Alaric didn't listen—he never had been good at following orders, even as a child. He knelt beside her among the rubble, his movements careful but sure. Without a word, he wrapped his arms around both sisters, pulling them into an embrace that was strong and steady and warm with life.
The dam inside her broke completely. Selene collapsed into that familiar safety, her grief spilling out in great, wrenching sobs that seemed to come from the very core of her being. He smelled of leather and steel and the pine forests where he had been hunting when the attack came—normal things from a world that no longer existed.
"She's gone," Selene choked out between gasping breaths. "I couldn't save her. I tried, but I wasn't strong enough, wasn't fast enough.

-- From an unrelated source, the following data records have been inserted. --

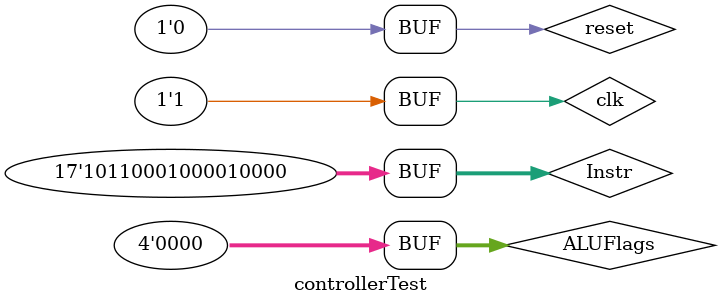
<source format=sv>

module controllerTest();

	logic clk,reset;
	logic [16:0] Instr;
	logic [3:0] ALUFlags; //NZCV
						
	logic [1:0] RegSrc; 
	logic RegWrite;
	logic [1:0] ImmSrc;
	logic ALUSrc;
	logic [1:0] ALUControl;
	logic MemWrite, MemtoReg;
	logic PCSrc;
	
	controller ctllr(clk, reset, Instr[16:11], Instr[7:4], ALUFlags, 
						  RegSrc, RegWrite, ImmSrc, ALUSrc, ALUControl, MemWrite, MemtoReg, PCSrc);


	
	//Creacion de un reloj
	always begin
		clk = 0; #5; clk=~clk; #5;
	end
		
	
	initial begin
	
		reset = 1; #1; reset = 0; #4; //Se resetea los registros que permiten o no la actualizacion de los flags.
		
		// >>>>>>>>>>>>>>>>>>>>>>>>>>>>>>>> EJEMPLO 1 <<<<<<<<<<<<<<<<<<<<<<<<<<<<<<<<<<<<<<<<<<
		
		ALUFlags = 0000; //Se dejarán las Flags en 0 pues se probará el CMP
				
		Instr = 17'b00_0_00_0010_0001_0011; #10; // SUM R1,R2,R3
		Instr = 17'b00_0_00_1110_0101_1001; #10; // MOV R7,R9 ; se usa Rn = 14 que vale 0 por defecto
		Instr = 17'b00_0_10_xxxx_0001_0101; #10; // COM R1,R7
		Instr = 17'b00_0_01_1100_1010_0010; #10; // RST R10,R12,#2
		
		// >>>>>>>>>>>>>>>>>>>>>>>>>>>>>>>> EJEMPLO 2 <<<<<<<<<<<<<<<<<<<<<<<<<<<<<<<<<<<<<<<<<<
		//												Instrucciones de memoria
		
		ALUFlags = 0000; //Se dejarán las Flags en 0 
				
		Instr = 17'b01_00_0_0010_0001_0000; #10; // GEM R1,0(R2)
		Instr = 17'b01_00_1_0111_1001_0100; #10; // CDM R7,4(R9)

		// >>>>>>>>>>>>>>>>>>>>>>>>>>>>>>>> EJEMPLO 3 <<<<<<<<<<<<<<<<<<<<<<<<<<<<<<<<<<<<<<<<<<
		//												Instrucciones de control
		// flags N y V son las de interés, seteadas en 0, 
		// así la condición SMAI se cumple y CondEx = 1, SMEI no se cumple entonces CondEx = 0

		ALUFlags = 0000; 
		Instr = 17'b10_1_101_01000010000; #10; // SMAI LABEL
		Instr = 17'b10_1_100_01000010000; #10; // SMEI LABEL 
		
		// >>>>>>>>>>>>>>>>>>>>>>>>>>>>>>>> EJEMPLO 2 <<<<<<<<<<<<<<<<<<<<<<<<<<<<<<<<<<<<<<<<<<
		//----------------------------------------- CASO 1-----------------------------------------
		//Supongamos que se hace un SUBS R5 R1,R2 (El cual setea los flags y es como el CMP R1,R2). 
		//Si R1 = 5 y R2 = 2 entonces el resultado de los flags es 0010. 
		/*
		Instr = 20'hE0515; #5;
		ALUFlags = 4'b0010; #5; // NZCV 
		*/
		
		//Posterior a esto se hace un BGT el cual si deberia de permitirse 
		/*
		Instr = 20'hCA000; #10;
		*/
		
		//------------------------------------------ CASO 2 ----------------------------------------
		//Supongamos que se hace un CMP R1,R2 (El cual setea los flags). 
		//Si R1 = 5 y R2 = 2 entonces el resultado de los flags es 0010. 
		/*
		Instr = 20'hE0515; #5;
		ALUFlags = 4'b0010; #5; // NZCV 
		*/
		
		//Posterior a esto se hace un BLT el cual no deberia de permitirse
		/*
		Instr = 20'hBA000; #10;
		*/
		
		// >>>>>>>>>>>>>>>>>>>>>>>>>>>>>>>>>>>>> EJEMPLO 3 <<<<<<<<<<<<<<<<<<<<<<<<<<<<<<<<<<<<<<<<<<<<<<
		/*
				SUB R0, R15, R15  ;E04F000F
				ADD R1, R0, #5    ;E2801005
				ADD R2, R0, #2    ;E2802002
				ADD R4, R0, #0x00 ;E2804000
				
				SUBS R9, R1,R2	   ;E0519002
				BLE R2ESMAYOR     ;DA000001
				SUB R3,R1, R2     ;E0413002
				B FIN		    		;EA000000
			R2ESMAYOR:
				ADD R3, R1, R2    ;E0813002
			FIN:
				STR R3, [R4]      ;E5843000
		*/
		
		/*
		Instr = 20'hE04F0; #10; // SUB R0, R15, R15 ; R0 = 0
		
		Instr = 20'hE2801; #10; // ADD R1, R0, #5 ; R1 = 5
		
		Instr = 20'hE2802; #10; // ADD R2, R0, #2 ; R2 = 2
		
		Instr = 20'hE2804; #10; // ADD R4, R0, #0x00
		
		Instr = 20'hE0519; #5;  // SUBS R9, R1,R2
		ALUFlags = 4'b0010; #5; // NZCV 
		
		Instr = 20'hDA000; #10;  // BLE R2ESMAYOR 
		
		Instr = 20'hE0413; #10;  // SUB R3,R1, R2   		
		Instr = 20'hEA000; #10;  // B FIN		   
		Instr = 20'hE0813; #10;  // ADD R3, R1, R2  
		Instr = 20'hE5843; #10;  // STR R3, [R4]   
		*/
		
		// >>>>>>>>>>>>>>>>>>>>>>>>>>>>>>>>>>>>> EJEMPLO 4 <<<<<<<<<<<<<<<<<<<<<<<<<<<<<<<<<<<<<<<<<<<<<<
		/*
				SUB R0, R15, R15  ;E04F000F
				ADD R1, R0, #2    ;E2801002
				ADD R2, R0, #5    ;E2802005
				ADD R4, R0, #0x00 ;E2804000
				
				SUBS R9, R1,R2	   ;E0519002
				BLE R2ESMAYOR     ;DA000001
				SUB R3,R1, R2     ;E0413002
				B FIN		    		;EA000000
			R2ESMAYOR:
				ADD R3, R1, R2    ;E0813002
			FIN:
				STR R3, [R4]      ;E5843000
		*/
			
		
		
	end
	
						  
endmodule
</source>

Those men—they just took her, and I couldn't—"
Alaric's jaw clenched, the muscles jumping beneath his skin. His arms tightened around them both as he stroked her hair with one gentle hand, the same way he had when nightmares had woken her as a child.
"Hush now, little star," he murmured, using the pet name he'd given her years ago. "This is not your fault. You're just one girl against trained killers. You did everything you could—more than anyone had the right to ask."
"I promised her," Selene wept, the words torn from some deep place in her soul. "When we were children, after Mother told us the stories about the old wars, I promised I would always protect her. I swore it on my honor, and now she's—" The words dissolved into fresh sobs.
"Selene." Alaric's voice carried a note of steel beneath the gentleness. "Look at me."
She lifted her gaze, eyes blurred with tears that refused to stop falling. His face was carved with pain that matched her own, but underneath it burned something harder, colder.
"This was not your failing," he said, each word deliberate and weighted. "You were not the one who ordered this massacre. You were not the one who sent armed men against innocents at their own table." His voice trembled with barely controlled fury. "This was Damian's doing. His soldiers, following his commands. He is the one who slaughtered them all—your parents, your sister, everyone who bore the name Valen."
The words hit her like physical blows, each one driving deeper than the last. King Damian. The name carved itself into her mind with letters of fire, searing through the fog of grief to lodge in some harder, darker place in her soul.
She had seen the royal banners, heard the soldiers shout his name as they put torch to tapestry. The man she had been taught to revere as rightful king, the ruler her father had sworn to serve with absolute loyalty, had repaid that devotion with steel and flame.
Her tears still fell, but behind them something new stirred—something that burned hotter than grief, more enduring than pain. As she held her sister's cold body and felt her brother's warm embrace, Selene felt the first ember of what would become a consuming fire kindle in the ruins of her heart.